Single by The Classics
- B-side: "Enie Minie Mo"
- Released: June 1963
- Recorded: 1963
- Genre: Doo-wop
- Length: 2:15
- Label: Musicnote
- Songwriter(s): Eddie Seiler, Sol Marcus, Guy Wood

= Till Then =

1944 song

"Till Then" is a popular song written by Eddie Seiler, Sol Marcus, and Guy Wood and published in 1944.

==Background==
The song was a plea (presumably by a soldier, off to fight the war) to his sweetheart to wait for him until he could get back home. Like many war-themed songs, it enjoyed great popularity when it came out in 1944.

==1944 recordings==
- Two versions by The Mills Brothers and the Les Brown orchestra, respectively, dominated the charts. The recording by The Mills Brothers was released by Decca Records as catalog number 18599. It first reached the Billboard magazine Best Seller chart on September 21, 1944, and lasted three weeks on the chart, peaking at No. 8 (a two-sided hit, backed by "You Always Hurt the One You Love").
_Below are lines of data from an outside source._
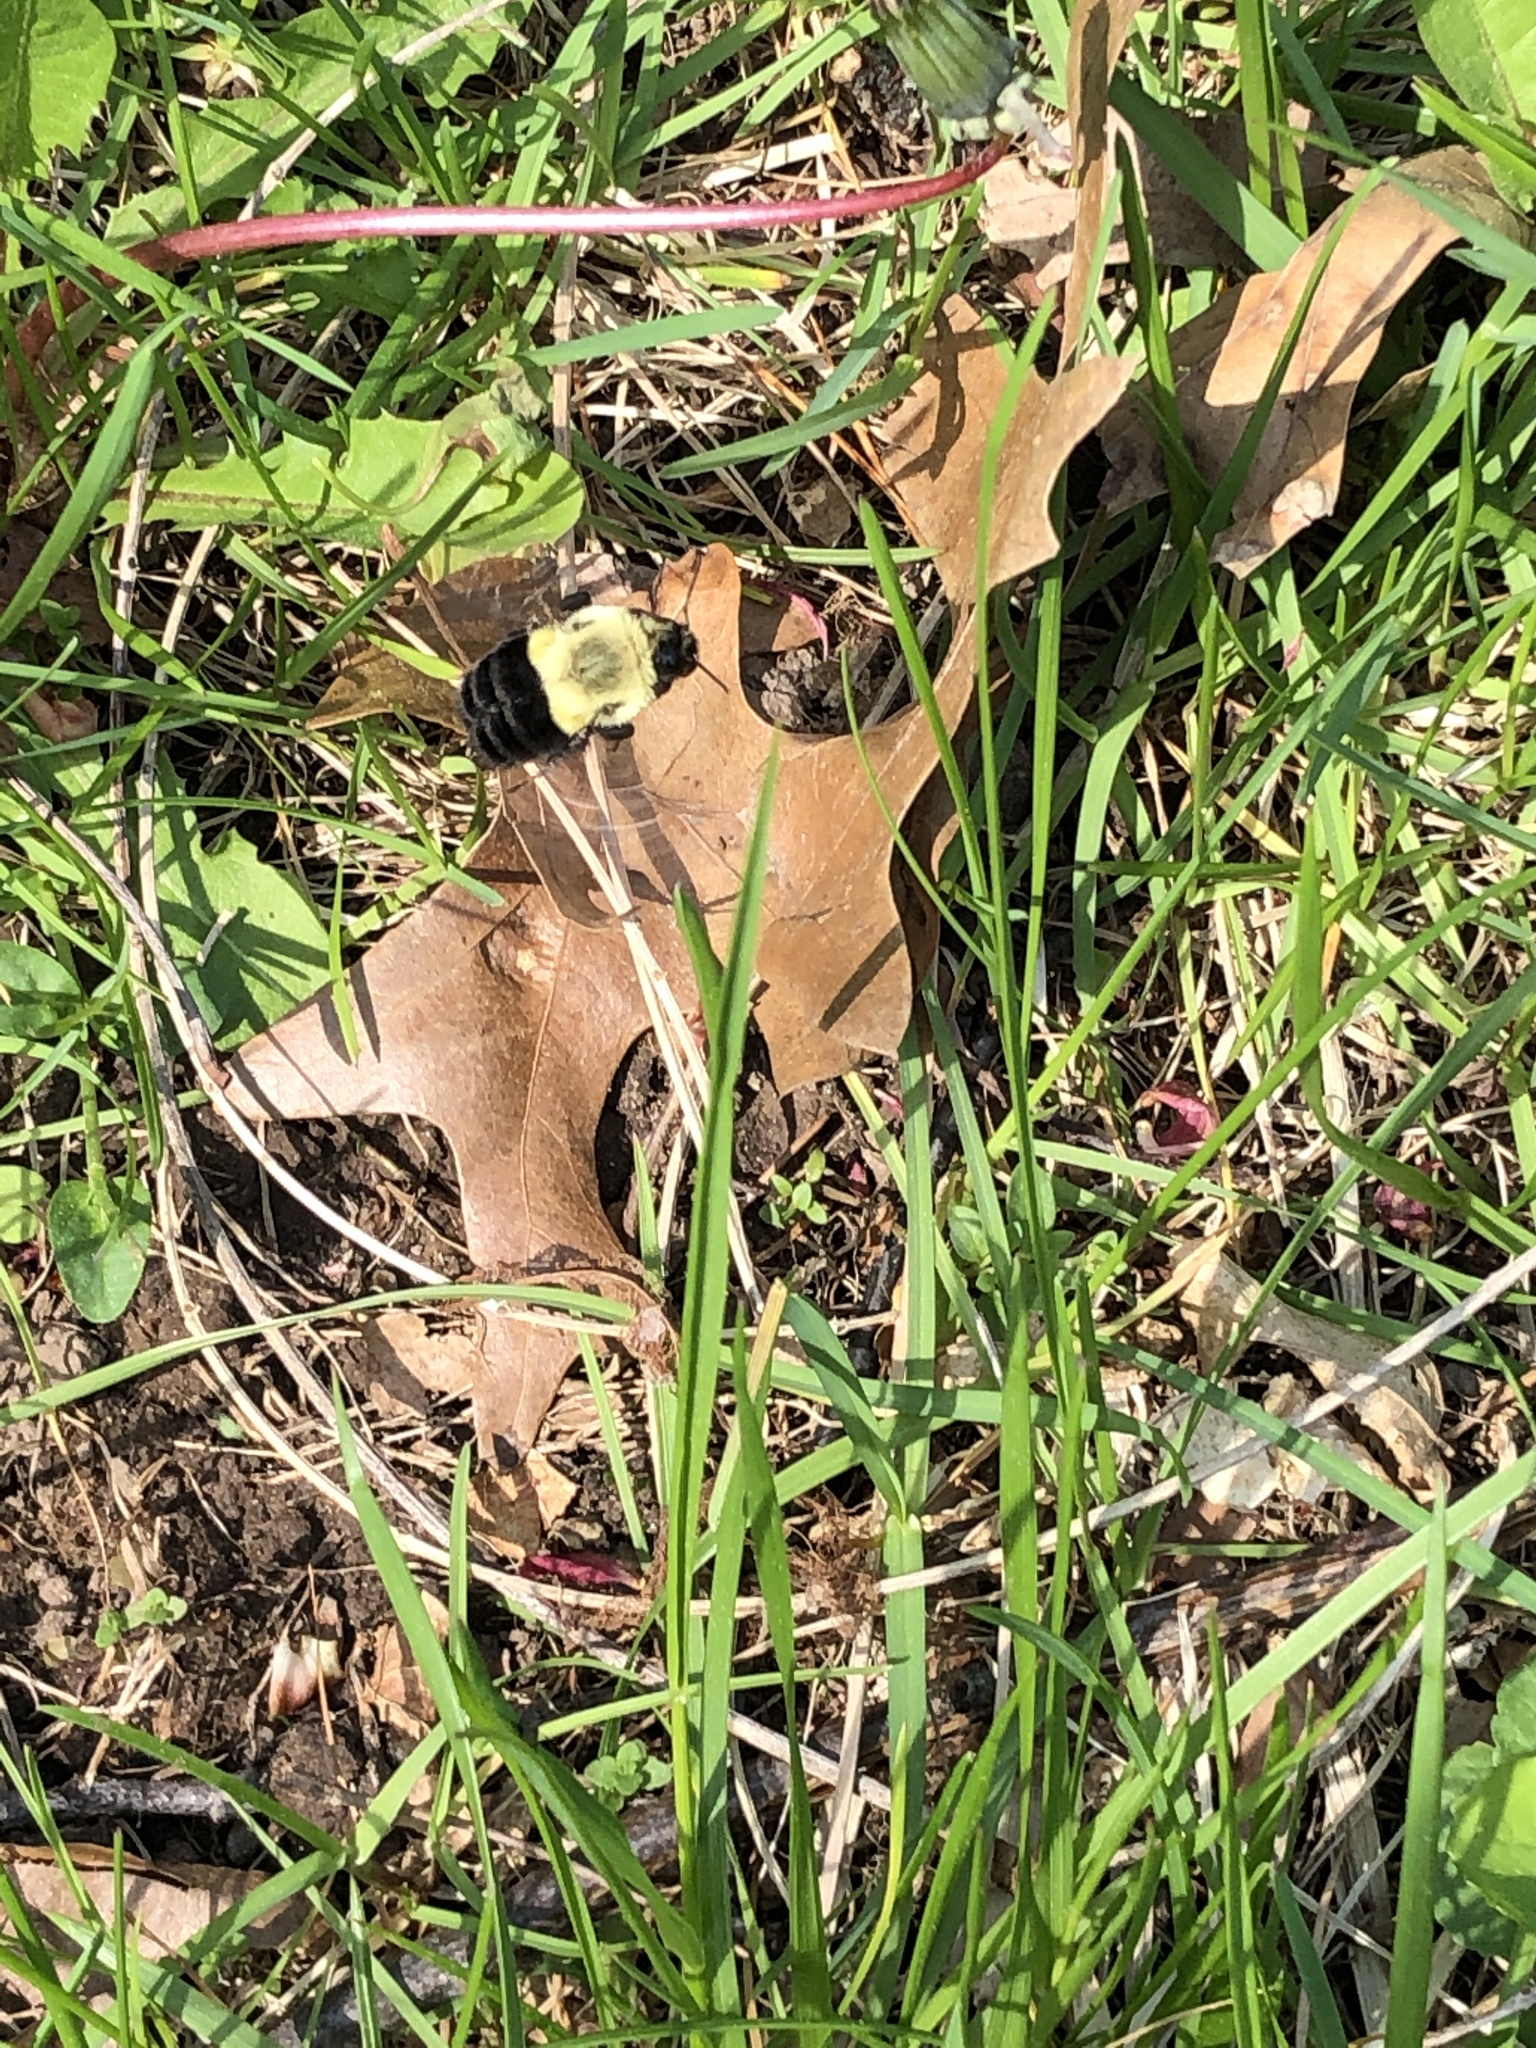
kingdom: Animalia
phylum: Arthropoda
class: Insecta
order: Hymenoptera
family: Apidae
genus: Bombus
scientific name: Bombus impatiens
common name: Common eastern bumble bee
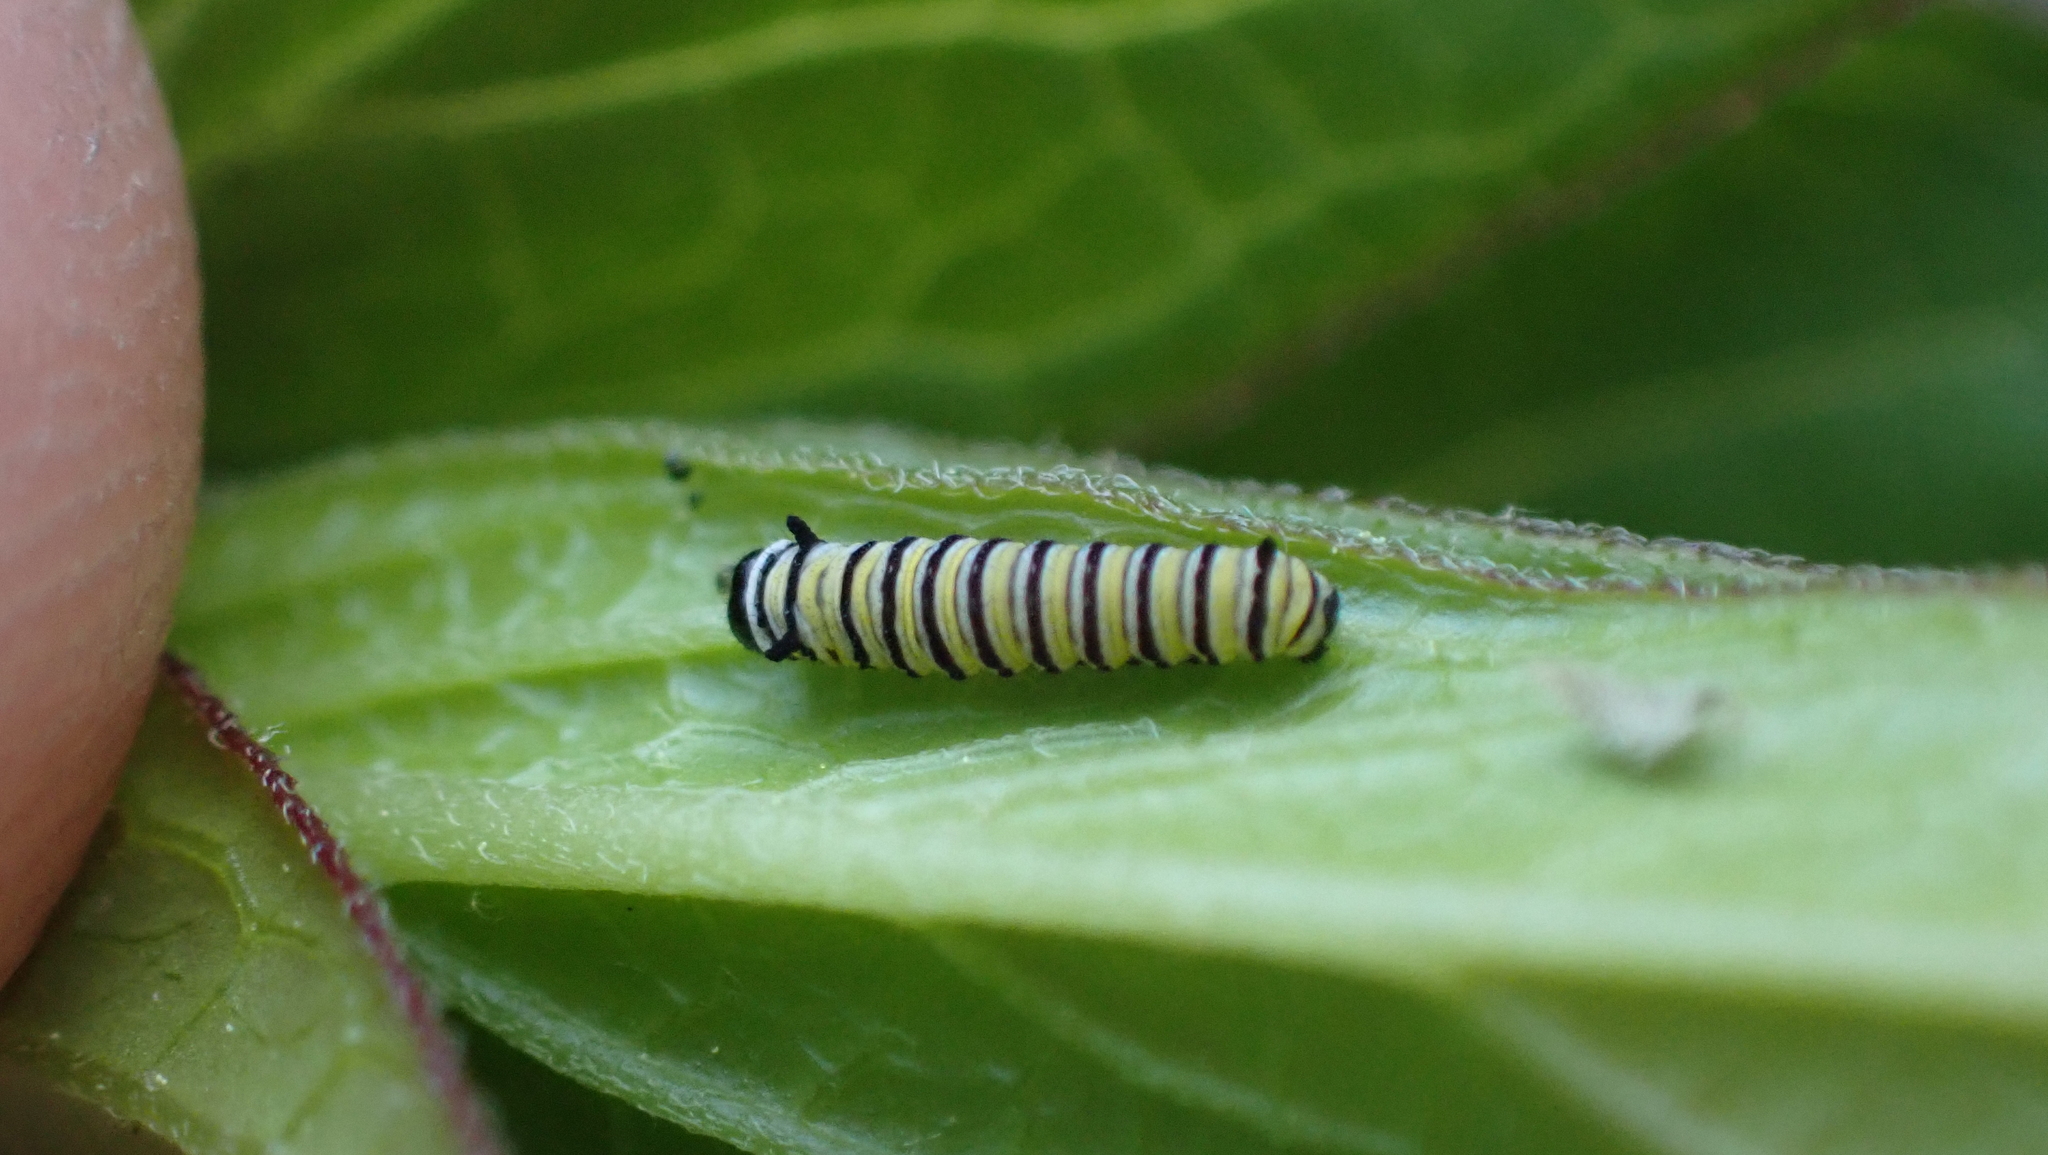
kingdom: Animalia
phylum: Arthropoda
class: Insecta
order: Lepidoptera
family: Nymphalidae
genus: Danaus
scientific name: Danaus plexippus
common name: Monarch
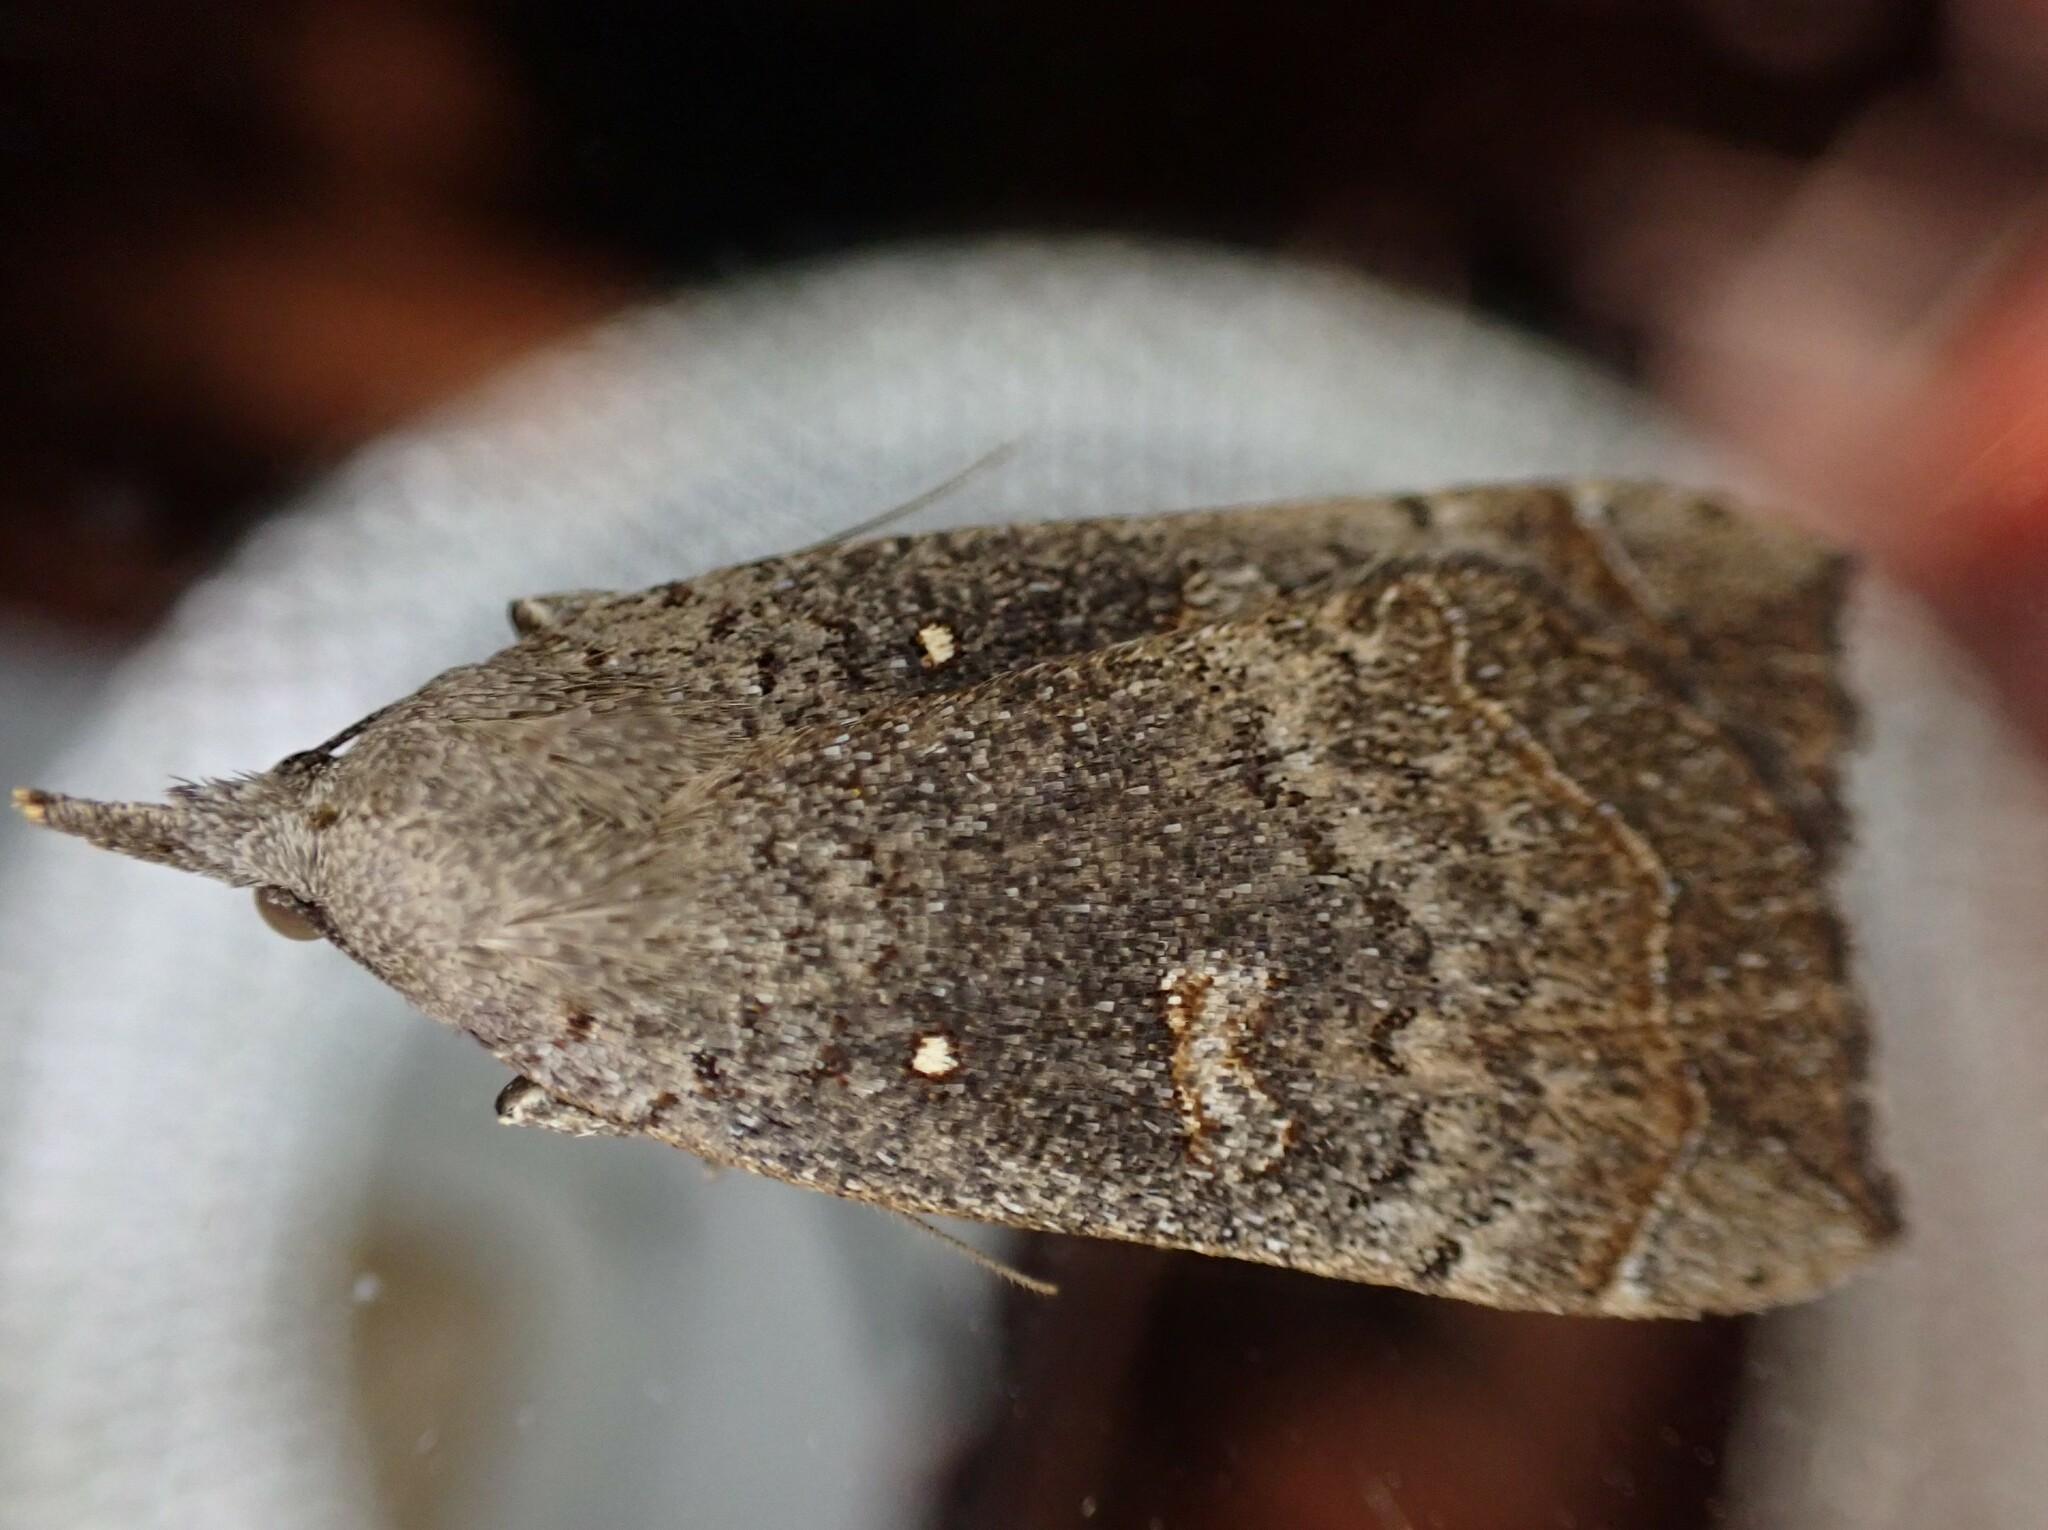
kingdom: Animalia
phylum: Arthropoda
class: Insecta
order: Lepidoptera
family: Erebidae
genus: Rhapsa
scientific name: Rhapsa scotosialis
It also topped the R&B charts.

==Recorded versions==
The song has continued to be popular, with versions recorded in later years by artists such as:
- Laurindo Almeida
- James Brown (1964)
- Les Brown and His Orchestra (1944)
- The Classics' 1963 version reached No. 20 on the Hot 100 chart and No. 7 on the Middle-Road Singles chart.
- Sammy Davis Jr. (1960)
- Sonny Til & The Orioles (1954)
- Al Martino
- A recording by The Hilltoppers was released in 1954 by Dot Records as catalog number 15132. It first reached the Billboard Best Seller chart on January 23, 1954, and spent eleven weeks on the chart, peaking at No. 10.
- Ray Peterson (1960)

==Popular culture==
- The Mills Brothers' version of the song was featured on an episode of the TV show The Others entitled "Till Then" (April 29, 2000, Season 1 – Episode 10).
- The Mills Brothers' recording of the song can be heard in Millennium episode "Matryoshka", which starred Lance Henriksen and first aired on 19 February 1999.
- The Mills Brothers' version of the song can be heard in Don't Look Up.